The best US foreign policy would be military disengagement from the middle east, as Ron Paul proposes, but barring that, it is essential that American political figures not undermine American efforts to create lasting peace in the region, for the sake of scoring points with America's powerful Israel lobby.
The attachment to a foreign nation, which motivates this kind of political behavior from Sarah Palin and her supporters, is something George Washington warned about:
So likewise, a passionate attachment of one nation for another produces a variety of evils. Sympathy for the favorite nation, facilitating the illusion of an imaginary common interest in cases where no real common interest exists, and infusing into one the enmities of the other, betrays the former into a participation in the quarrels and wars of the latter without adequate inducement or justification. It leads also to concessions to the favorite nation of privileges denied to others which is apt doubly to injure the nation making the concessions; by unnecessarily parting with what ought to have been retained, and by exciting jealousy, ill-will, and a disposition to retaliate, in the parties from whom equal privileges are withheld. And it gives to ambitious, corrupted, or deluded citizens (who devote themselves to the favorite nation), facility to betray or sacrifice the interests of their own country, without odium, sometimes even with popularity; gilding, with the appearances of a virtuous sense of obligation, a commendable deference for public opinion, or a laudable zeal for public good, the base or foolish compliances of ambition, corruption, or infatuation.
As avenues to foreign influence in innumerable ways, such attachments are particularly alarming to the truly enlightened and independent patriot. How many opportunities do they afford to tamper with domestic factions, to practice the arts of seduction, to mislead public opinion, to influence or awe the public councils. Such an attachment of a small or weak towards a great and powerful nation dooms the former to be the satellite of the latter.
Against the insidious wiles of foreign influence (I conjure you to believe me, fellow-citizens) the jealousy of a free people ought to be constantly awake, since history and experience prove that foreign influence is one of the most baneful foes of republican government. But that jealousy to be useful must be impartial; else it becomes the instrument of the very influence to be avoided, instead of a defense against it. Excessive partiality for one foreign nation and excessive dislike of another cause those whom they actuate to see danger only on one side, and serve to veil and even second the arts of influence on the other. Real patriots who may resist the intrigues of the favorite are liable to become suspected and odious, while its tools and dupes usurp the applause and confidence of the people, to surrender their interests.

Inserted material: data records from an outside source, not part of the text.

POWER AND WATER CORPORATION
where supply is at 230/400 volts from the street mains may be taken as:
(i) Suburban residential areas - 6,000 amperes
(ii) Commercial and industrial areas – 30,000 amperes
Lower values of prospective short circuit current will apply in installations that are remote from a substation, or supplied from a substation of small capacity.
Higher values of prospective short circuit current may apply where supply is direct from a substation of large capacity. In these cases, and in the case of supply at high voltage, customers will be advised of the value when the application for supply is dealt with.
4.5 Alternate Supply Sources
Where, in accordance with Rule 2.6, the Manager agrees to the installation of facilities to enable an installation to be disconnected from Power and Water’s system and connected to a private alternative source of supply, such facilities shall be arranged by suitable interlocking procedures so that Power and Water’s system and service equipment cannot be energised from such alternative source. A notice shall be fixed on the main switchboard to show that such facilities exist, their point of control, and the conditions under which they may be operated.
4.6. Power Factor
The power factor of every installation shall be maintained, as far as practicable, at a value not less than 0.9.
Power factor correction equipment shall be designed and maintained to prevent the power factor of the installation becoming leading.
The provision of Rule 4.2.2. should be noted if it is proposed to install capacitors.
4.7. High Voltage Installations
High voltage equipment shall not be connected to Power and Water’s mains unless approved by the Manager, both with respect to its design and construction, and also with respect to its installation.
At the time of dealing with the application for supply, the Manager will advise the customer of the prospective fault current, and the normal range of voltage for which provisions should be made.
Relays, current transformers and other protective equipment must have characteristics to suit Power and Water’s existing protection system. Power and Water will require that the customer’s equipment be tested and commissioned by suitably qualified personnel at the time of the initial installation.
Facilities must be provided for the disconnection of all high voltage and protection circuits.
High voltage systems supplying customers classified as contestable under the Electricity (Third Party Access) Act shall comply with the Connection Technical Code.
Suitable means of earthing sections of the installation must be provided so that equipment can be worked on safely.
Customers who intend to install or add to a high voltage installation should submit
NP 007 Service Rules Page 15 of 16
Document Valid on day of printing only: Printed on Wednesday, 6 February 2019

The great rule of conduct for us in regard to foreign nations is in extending our commercial relations, to have with them as little political connection as possible. So far as we have already formed engagements, let them be fulfilled with perfect good faith. Here let us stop. Europe has a set of primary interests which to us have none; or a very remote relation. Hence she must be engaged in frequent controversies, the causes of which are essentially foreign to our concerns. Hence, therefore, it must be unwise in us to implicate ourselves by artificial ties in the ordinary vicissitudes of her politics, or the ordinary combinations and collisions of her friendships or enmities.